To this Boev responded, with loud, nasal derision in his tone:

"Yes, my lad, for the Lord has seen fit to prevent you from participating in His most holy festival."

And the old soldier, in support of his mate, extended his pipe towards the river, and muttered with a grin:

"You want to cross to the town, do you? Well, be off with you, and though the ice may give way beneath your feet and drown you, at least you'll be taken to the police station, and so get to your festival. For that's what you want, I suppose?"

"True enough," Mokei re-echoed.

Then the sun went in, and the river grew darker, while the town stood out more clearly. Ceaselessly, the younger men gazed towards the town with wistful, gloomy eyes, though silently they remained where they were.

Similarly, I myself was beginning to find things irksome and uncomfortable, as always happens when a number of companions are thinking different thoughts, and contain in themselves none of that unity of will which alone can join men into a direct, uniform force. Rather, I felt as though I could gladly leave my companions and start out upon the ice alone.

Suddenly Ossip recovered his faculties. Rising, then doffing his cap and making the sign of the cross in the direction of the town, he said with a quiet, simple, yet somehow authoritative, air:

"Very well, my mates. Go in peace, and may the Lord go with you!"

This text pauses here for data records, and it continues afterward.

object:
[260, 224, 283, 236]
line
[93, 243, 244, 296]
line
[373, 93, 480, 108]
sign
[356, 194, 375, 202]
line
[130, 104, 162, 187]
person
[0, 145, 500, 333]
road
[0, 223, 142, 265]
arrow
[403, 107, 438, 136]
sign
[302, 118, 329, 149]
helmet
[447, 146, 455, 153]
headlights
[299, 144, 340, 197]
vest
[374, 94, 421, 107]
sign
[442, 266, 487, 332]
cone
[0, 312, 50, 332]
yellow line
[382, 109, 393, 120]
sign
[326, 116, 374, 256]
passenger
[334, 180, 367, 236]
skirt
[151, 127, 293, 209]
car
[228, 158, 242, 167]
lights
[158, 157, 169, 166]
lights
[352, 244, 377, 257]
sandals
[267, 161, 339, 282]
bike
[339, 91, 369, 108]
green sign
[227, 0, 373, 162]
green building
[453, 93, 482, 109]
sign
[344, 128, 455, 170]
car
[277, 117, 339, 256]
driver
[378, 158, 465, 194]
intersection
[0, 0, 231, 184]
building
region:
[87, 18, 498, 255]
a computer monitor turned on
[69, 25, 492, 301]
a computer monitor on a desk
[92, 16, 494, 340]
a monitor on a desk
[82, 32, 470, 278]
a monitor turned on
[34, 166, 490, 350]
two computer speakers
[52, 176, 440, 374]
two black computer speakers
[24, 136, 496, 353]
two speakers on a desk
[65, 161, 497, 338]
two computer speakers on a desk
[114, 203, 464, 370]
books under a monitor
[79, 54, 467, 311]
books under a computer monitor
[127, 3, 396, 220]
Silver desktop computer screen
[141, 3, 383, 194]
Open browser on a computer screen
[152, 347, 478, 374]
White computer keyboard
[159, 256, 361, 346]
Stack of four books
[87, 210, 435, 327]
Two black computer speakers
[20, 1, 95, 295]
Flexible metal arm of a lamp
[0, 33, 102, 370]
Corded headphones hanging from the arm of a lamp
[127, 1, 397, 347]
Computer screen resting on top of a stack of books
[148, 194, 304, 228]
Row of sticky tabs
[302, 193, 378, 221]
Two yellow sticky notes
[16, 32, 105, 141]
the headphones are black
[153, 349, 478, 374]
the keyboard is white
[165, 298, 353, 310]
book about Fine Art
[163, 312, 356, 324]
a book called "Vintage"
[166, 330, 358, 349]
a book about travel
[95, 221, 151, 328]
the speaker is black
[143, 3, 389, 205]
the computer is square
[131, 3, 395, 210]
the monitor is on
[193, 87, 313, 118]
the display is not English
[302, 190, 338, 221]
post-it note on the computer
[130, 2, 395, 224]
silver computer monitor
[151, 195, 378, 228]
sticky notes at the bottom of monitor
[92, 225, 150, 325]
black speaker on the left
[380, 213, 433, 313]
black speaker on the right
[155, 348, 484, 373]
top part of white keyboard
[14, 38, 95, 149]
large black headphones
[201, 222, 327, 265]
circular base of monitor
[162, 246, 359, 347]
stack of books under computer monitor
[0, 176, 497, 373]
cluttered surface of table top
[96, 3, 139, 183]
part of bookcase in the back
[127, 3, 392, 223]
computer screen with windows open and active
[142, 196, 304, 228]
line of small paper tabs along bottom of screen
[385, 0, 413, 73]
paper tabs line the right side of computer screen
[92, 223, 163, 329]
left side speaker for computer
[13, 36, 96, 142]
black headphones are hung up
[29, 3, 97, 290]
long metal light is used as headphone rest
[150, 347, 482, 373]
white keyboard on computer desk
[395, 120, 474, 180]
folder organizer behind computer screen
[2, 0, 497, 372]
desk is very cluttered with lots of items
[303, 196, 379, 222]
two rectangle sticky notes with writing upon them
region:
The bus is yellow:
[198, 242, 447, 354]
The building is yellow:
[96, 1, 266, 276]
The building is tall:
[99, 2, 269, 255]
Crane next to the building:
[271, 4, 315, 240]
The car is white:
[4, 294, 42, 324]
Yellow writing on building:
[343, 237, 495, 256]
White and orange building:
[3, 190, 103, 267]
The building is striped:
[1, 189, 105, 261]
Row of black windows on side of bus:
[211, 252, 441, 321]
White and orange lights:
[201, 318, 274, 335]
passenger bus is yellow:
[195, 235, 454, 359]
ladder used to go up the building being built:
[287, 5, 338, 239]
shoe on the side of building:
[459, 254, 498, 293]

"But whither?" asked Sashok, leaping to his feet. "To the town? "

"Whither else?"

The old soldier was the only one not to rise, and with conviction he remarked:

"It will result but in our getting drowned."

"Then stay where you are."

Ossip glanced around the party. Then he continued:

"Bestir yourselves! Look alive!"

Upon which all crowded together, and Boev, thrusting the tools into a hole in the bank, groaned:

"The order 'go' has been given, so go we MUST, well though a man in receipt of such an order might ask himself, 'How is it going to be done?'"

Ossip seemed, in some way, to have grown younger and more active, while the habitually shy, though good-humoured, expression of his countenance was gone from his ruddy features, and his darkened eyes had assumed an air of stern activity. Nay, even his indolent, rolling gait had disappeared, and in his step there was more firmness, more assurance, than had ever before been the case.